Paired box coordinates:
___

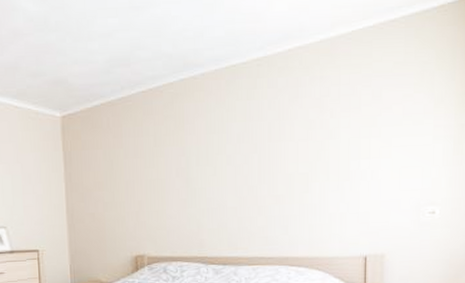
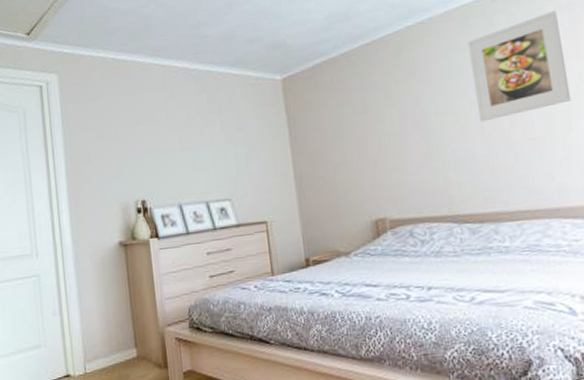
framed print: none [232,82,312,177] -> present [467,11,572,122]

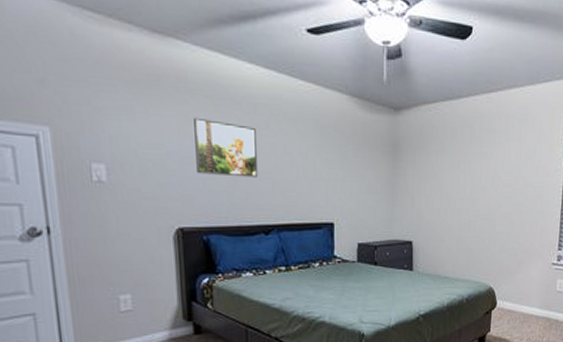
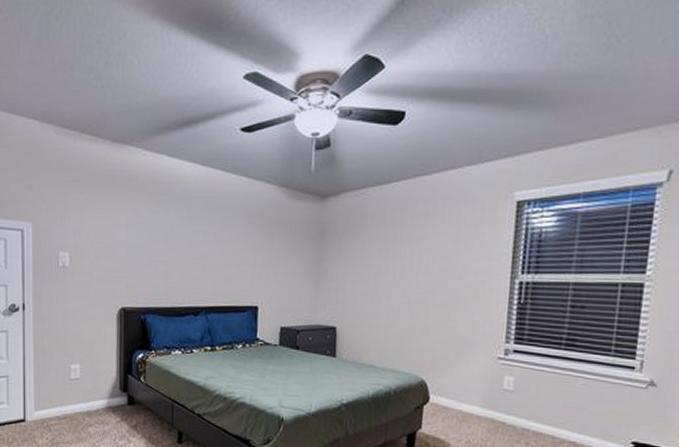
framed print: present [194,117,259,178] -> none [140,211,192,263]

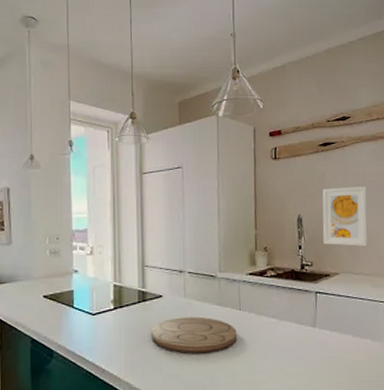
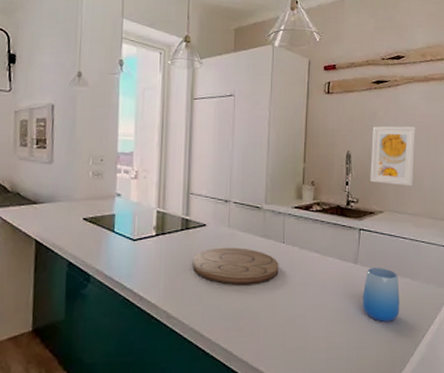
cup: none [323,330,363,384] -> present [362,268,400,322]

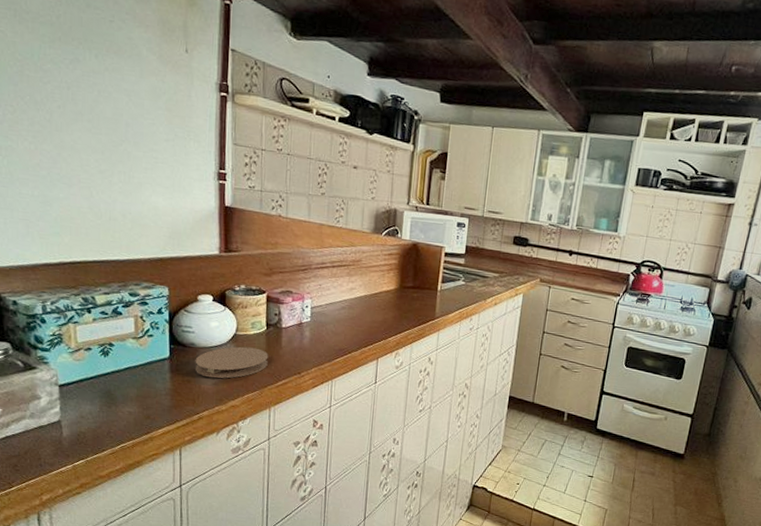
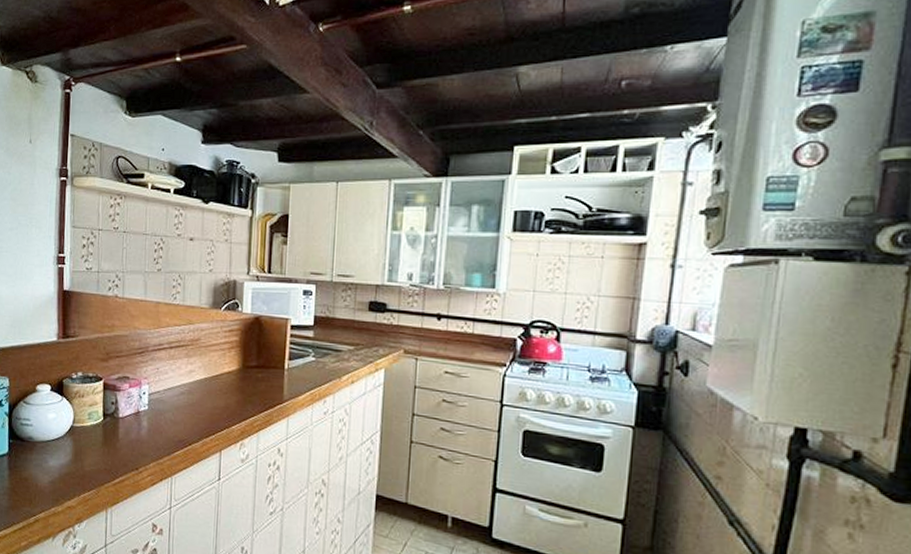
coaster: present [195,346,268,379] -> none [32,439,105,476]

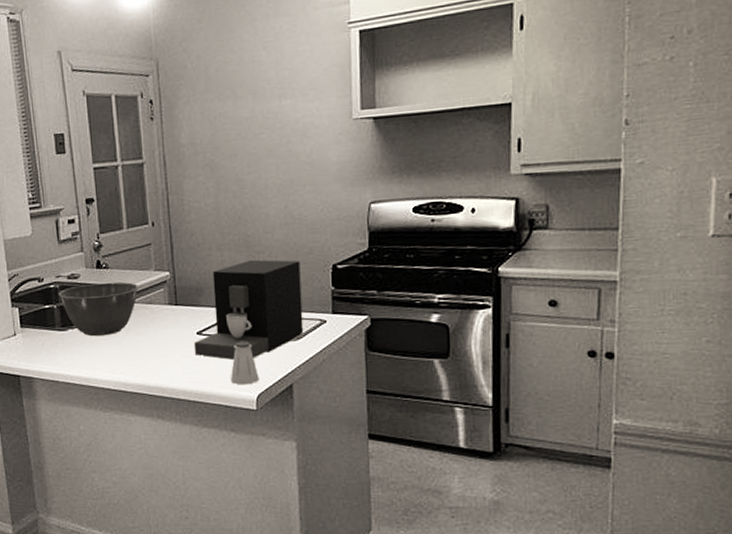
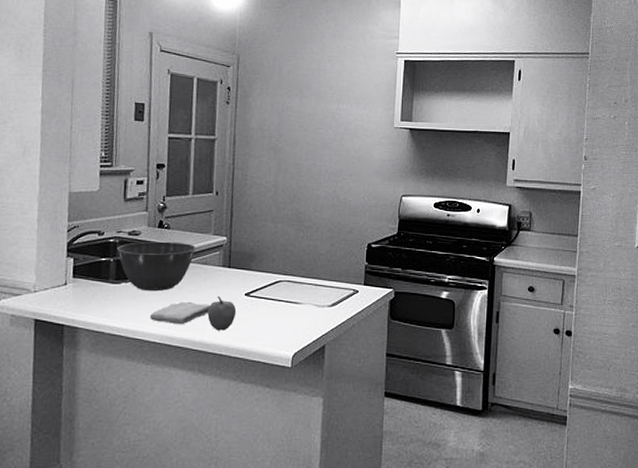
washcloth: none [101,344,161,370] -> present [150,301,210,325]
apple: none [159,337,190,374] -> present [207,297,237,331]
coffee maker: present [193,259,304,360] -> none [240,233,341,320]
saltshaker: present [230,341,260,385] -> none [270,304,297,344]

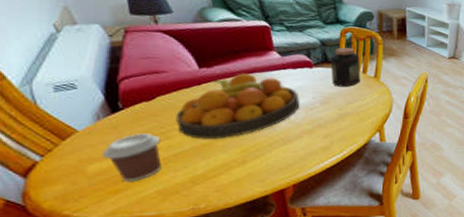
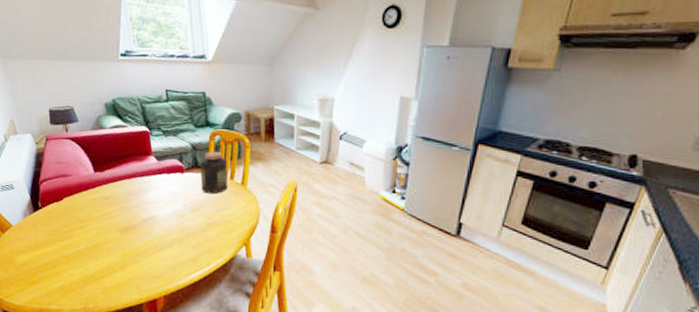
coffee cup: present [103,133,161,181] -> none [26,231,65,275]
fruit bowl: present [176,73,300,139] -> none [76,177,172,241]

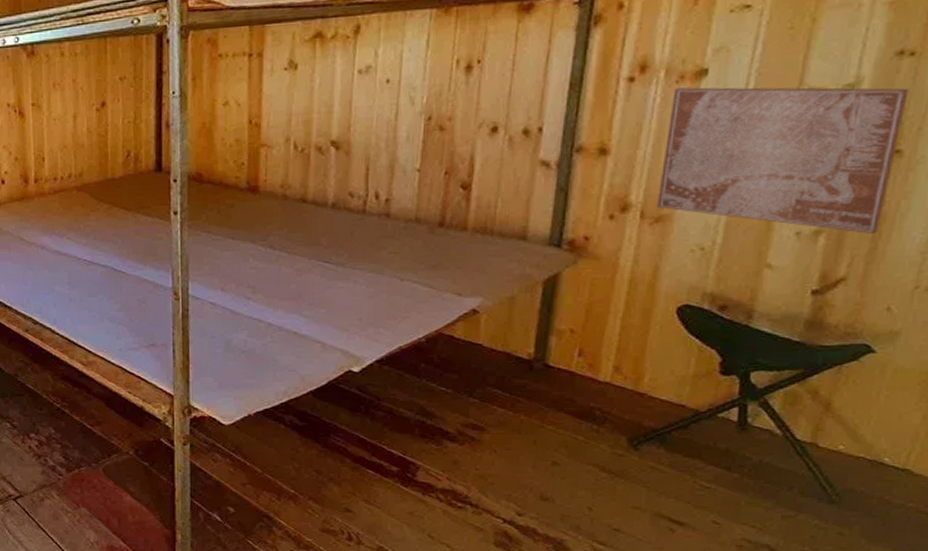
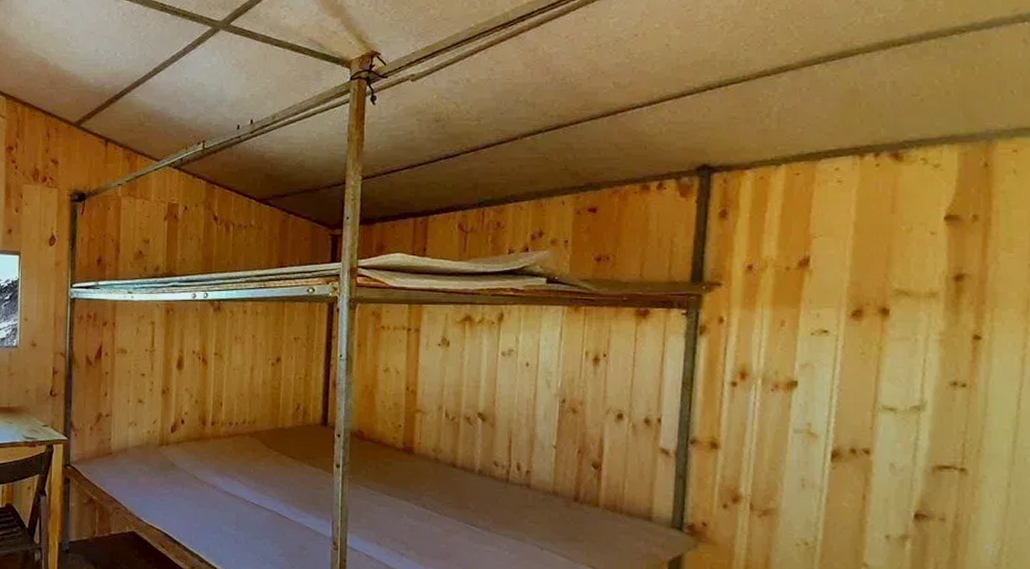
wall art: present [657,87,910,235] -> none [764,396,966,544]

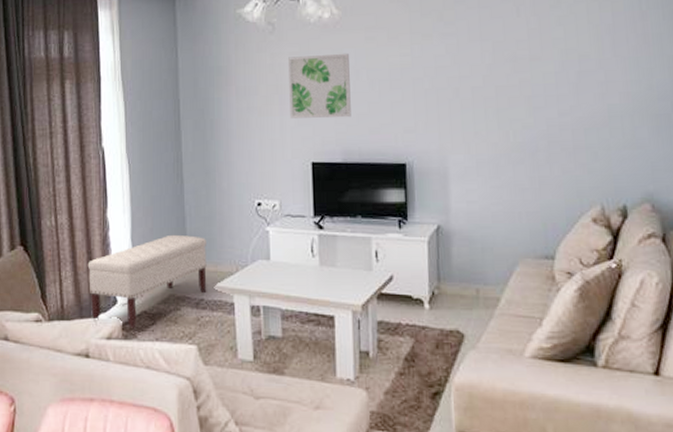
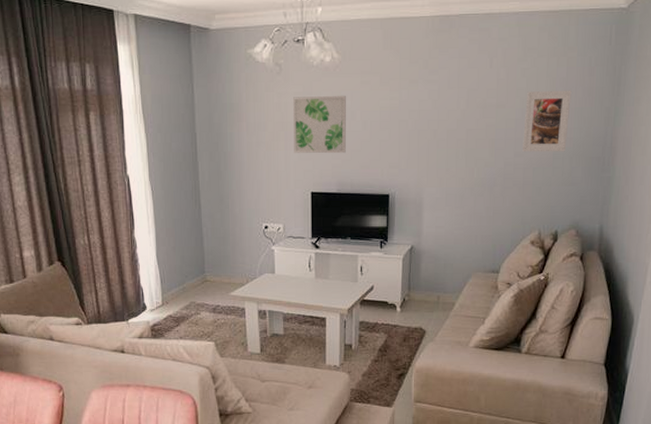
bench: present [87,234,207,328] -> none [119,252,222,329]
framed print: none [566,37,624,111] -> present [522,90,572,152]

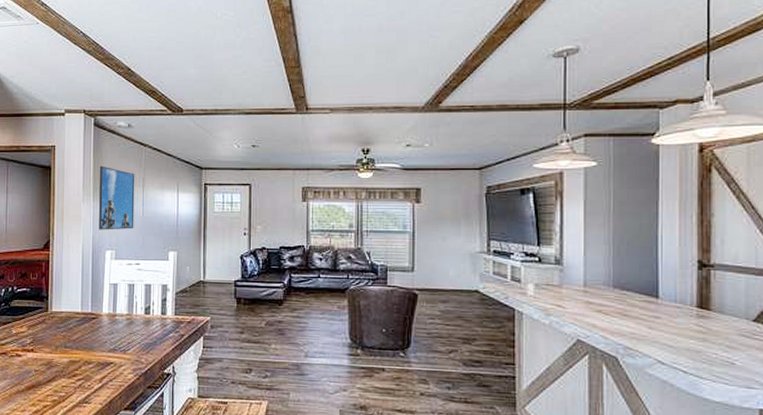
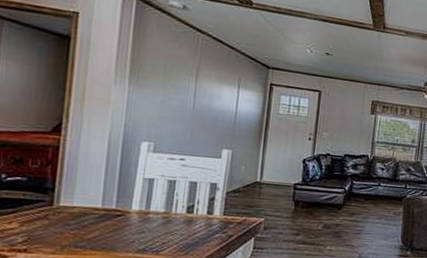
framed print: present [99,165,135,230] -> none [134,46,188,121]

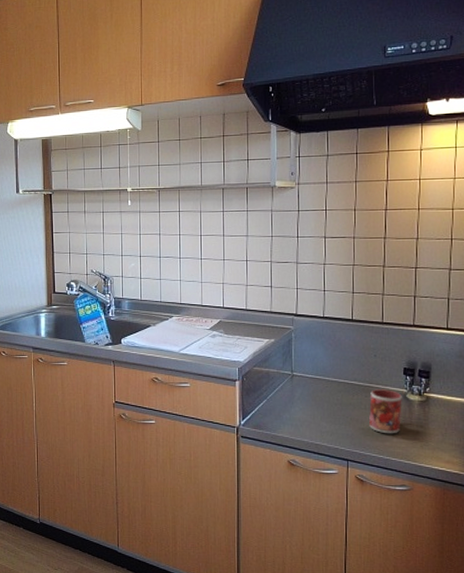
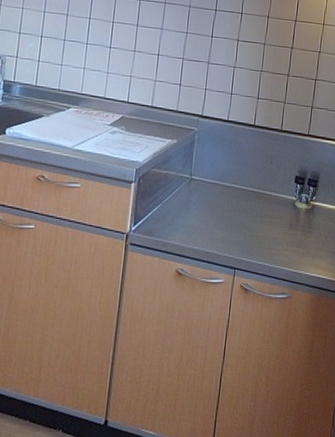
mug: present [369,389,402,434] -> none [259,196,291,242]

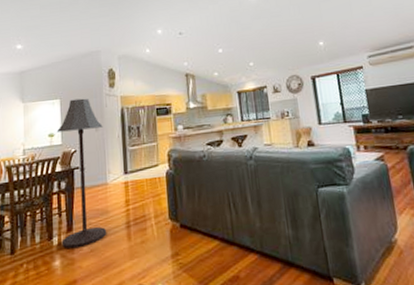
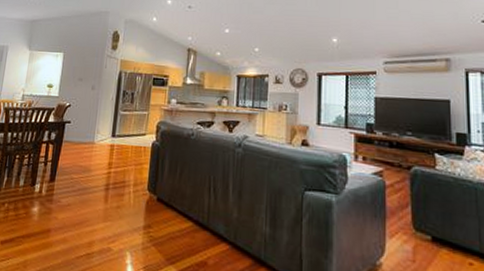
floor lamp: present [56,98,107,249] -> none [42,55,99,200]

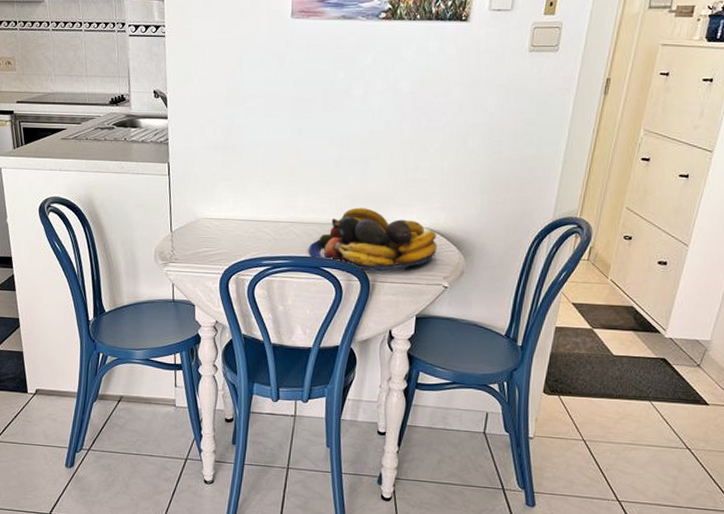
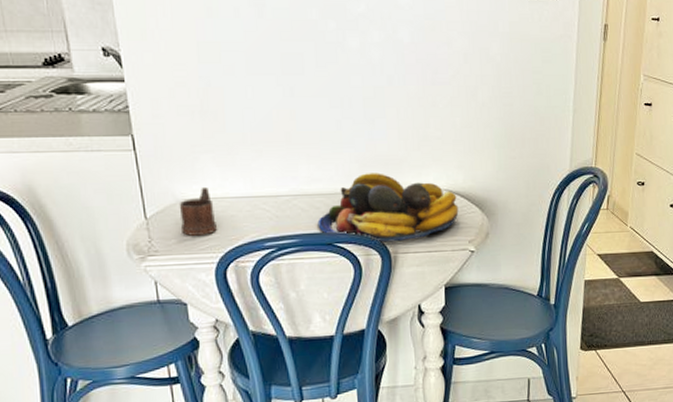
mug: none [197,209,225,250] -> present [179,186,217,236]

___

## PROMPT
From the first line to the last, output the data exactly, without the pictures.

## SOLUTION TO THIS TASK
framed print: none [232,82,312,177] -> present [467,11,572,122]

framed print: present [194,117,259,178] -> none [140,211,192,263]

cup: none [323,330,363,384] -> present [362,268,400,322]

coaster: present [195,346,268,379] -> none [32,439,105,476]

washcloth: none [101,344,161,370] -> present [150,301,210,325]
apple: none [159,337,190,374] -> present [207,297,237,331]
coffee maker: present [193,259,304,360] -> none [240,233,341,320]
saltshaker: present [230,341,260,385] -> none [270,304,297,344]

coffee cup: present [103,133,161,181] -> none [26,231,65,275]
fruit bowl: present [176,73,300,139] -> none [76,177,172,241]

wall art: present [657,87,910,235] -> none [764,396,966,544]

bench: present [87,234,207,328] -> none [119,252,222,329]
framed print: none [566,37,624,111] -> present [522,90,572,152]

framed print: present [99,165,135,230] -> none [134,46,188,121]

mug: present [369,389,402,434] -> none [259,196,291,242]

floor lamp: present [56,98,107,249] -> none [42,55,99,200]

mug: none [197,209,225,250] -> present [179,186,217,236]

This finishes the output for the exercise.